> Dataset excerpts
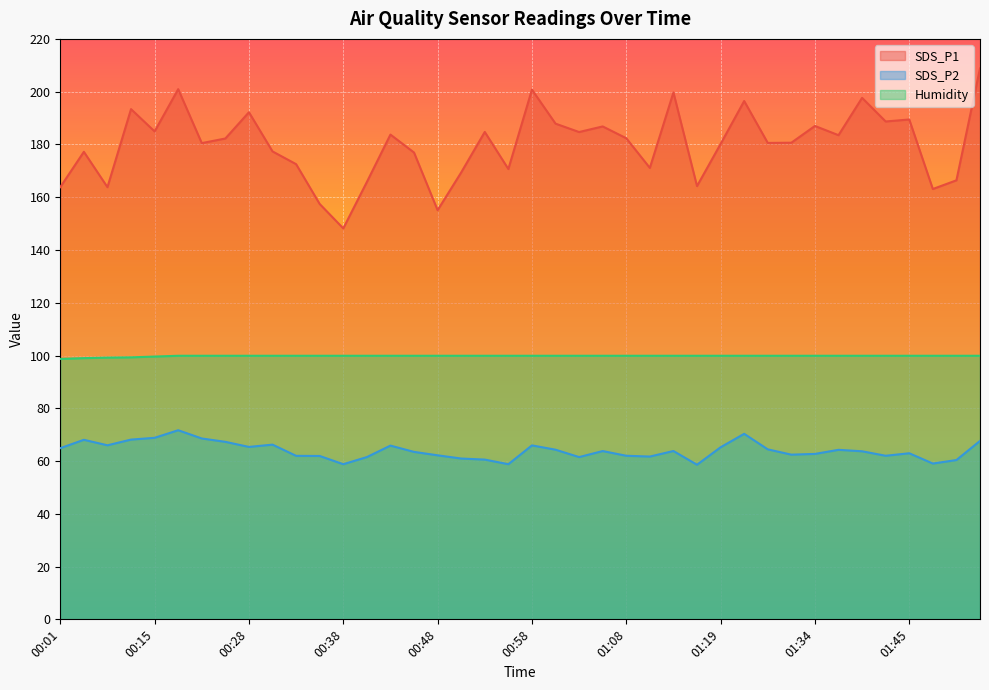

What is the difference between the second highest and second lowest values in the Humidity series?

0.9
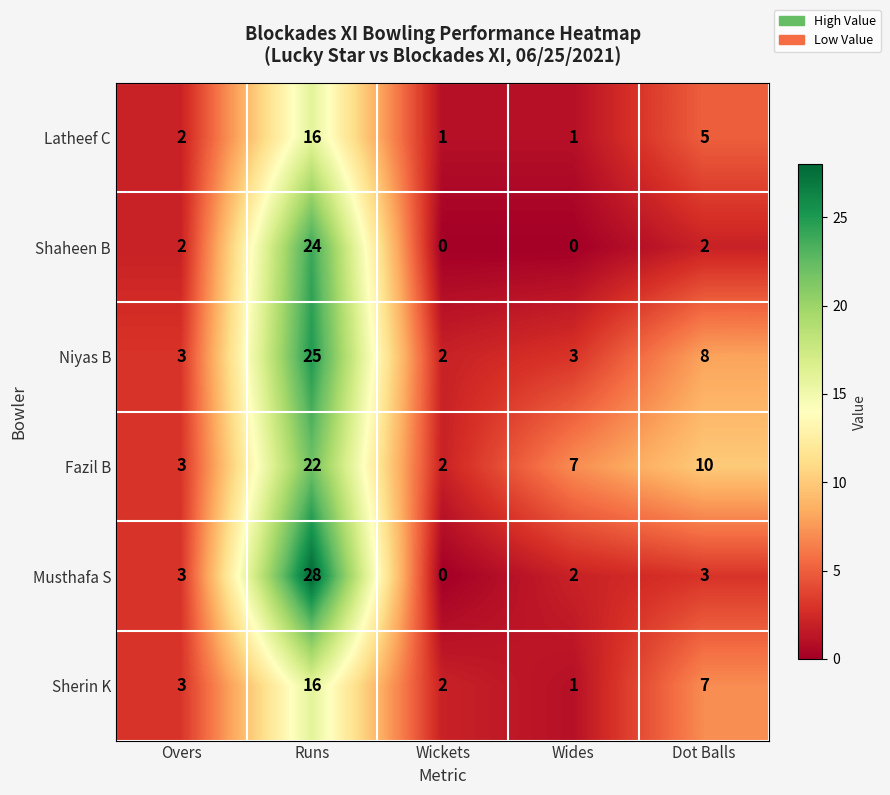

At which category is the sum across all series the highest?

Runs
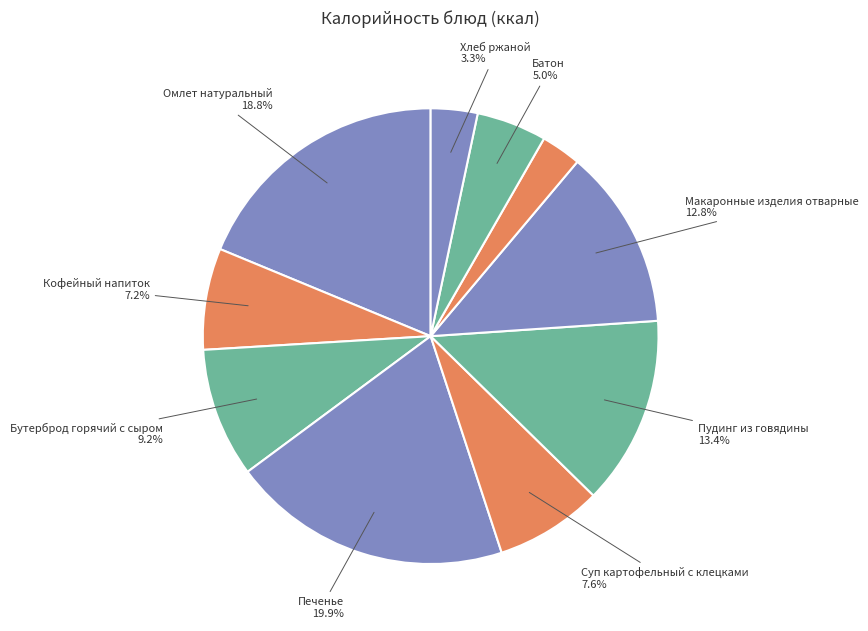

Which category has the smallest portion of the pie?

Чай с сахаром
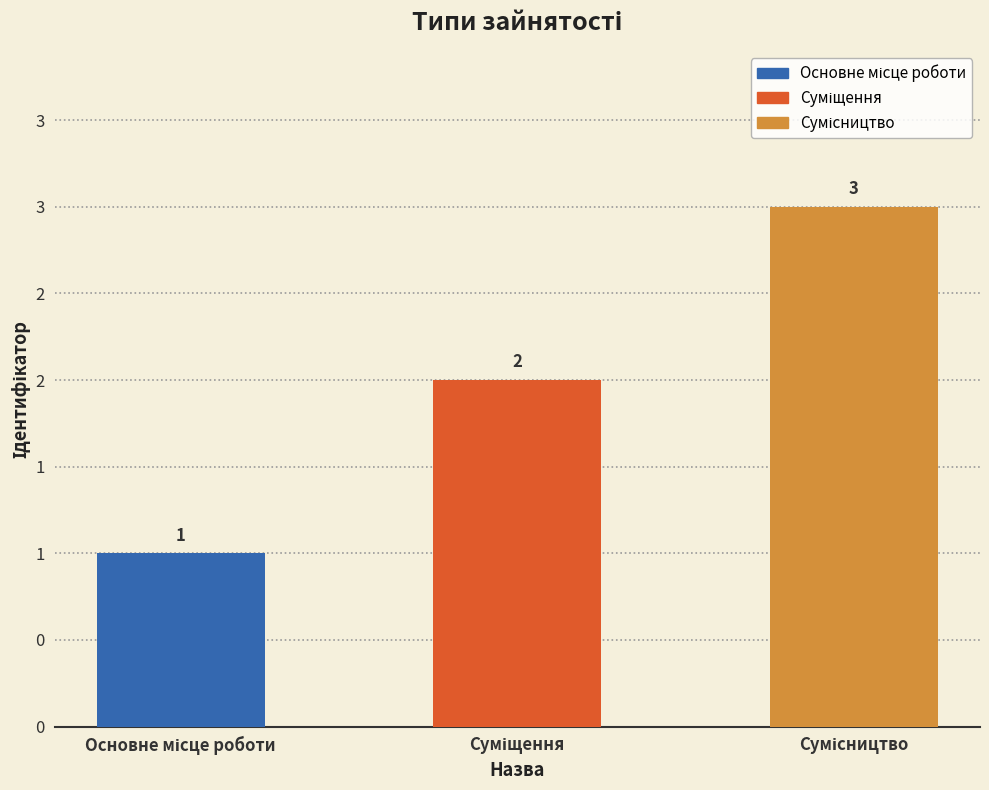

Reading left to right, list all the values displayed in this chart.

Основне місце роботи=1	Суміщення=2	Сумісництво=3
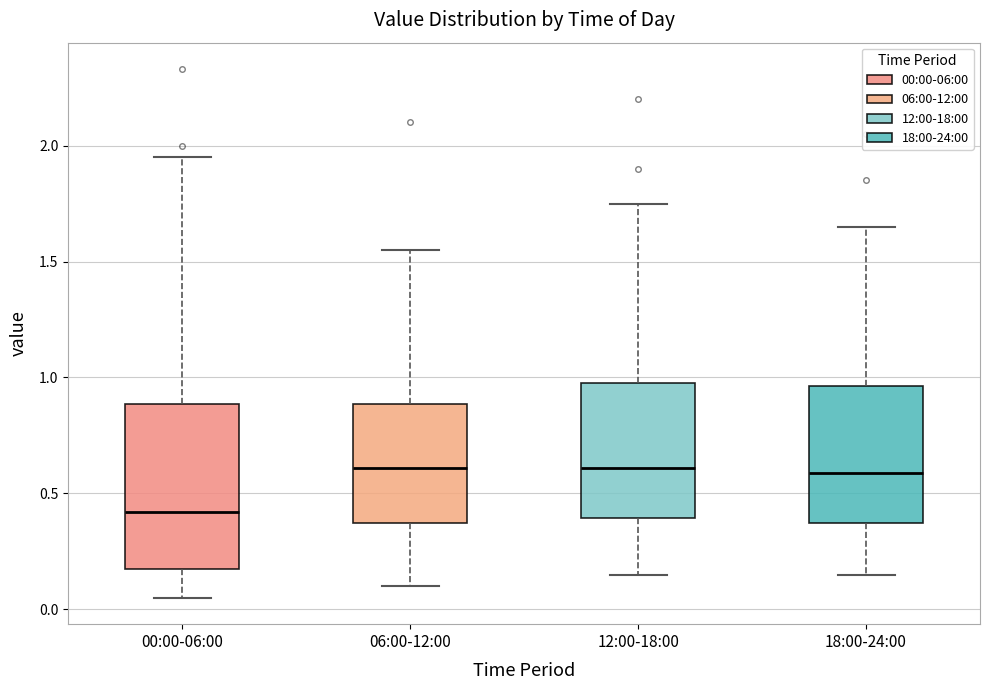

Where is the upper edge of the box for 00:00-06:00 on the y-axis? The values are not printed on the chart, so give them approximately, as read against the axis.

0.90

==

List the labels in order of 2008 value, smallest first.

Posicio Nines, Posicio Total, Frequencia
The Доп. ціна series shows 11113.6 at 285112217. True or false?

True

> Exercise objective
Rewrite the stretch of the data from "What is the" through "Чай с сахаром", changing "category" to "group" wherever it occurs and keeping everything else the same. Leave out the pictures.

> Answer space
What is the difference between the second highest and second lowest values in the Humidity series?

0.9

At which group is the sum across all series the highest?

Runs

Which group has the smallest portion of the pie?

Чай с сахаром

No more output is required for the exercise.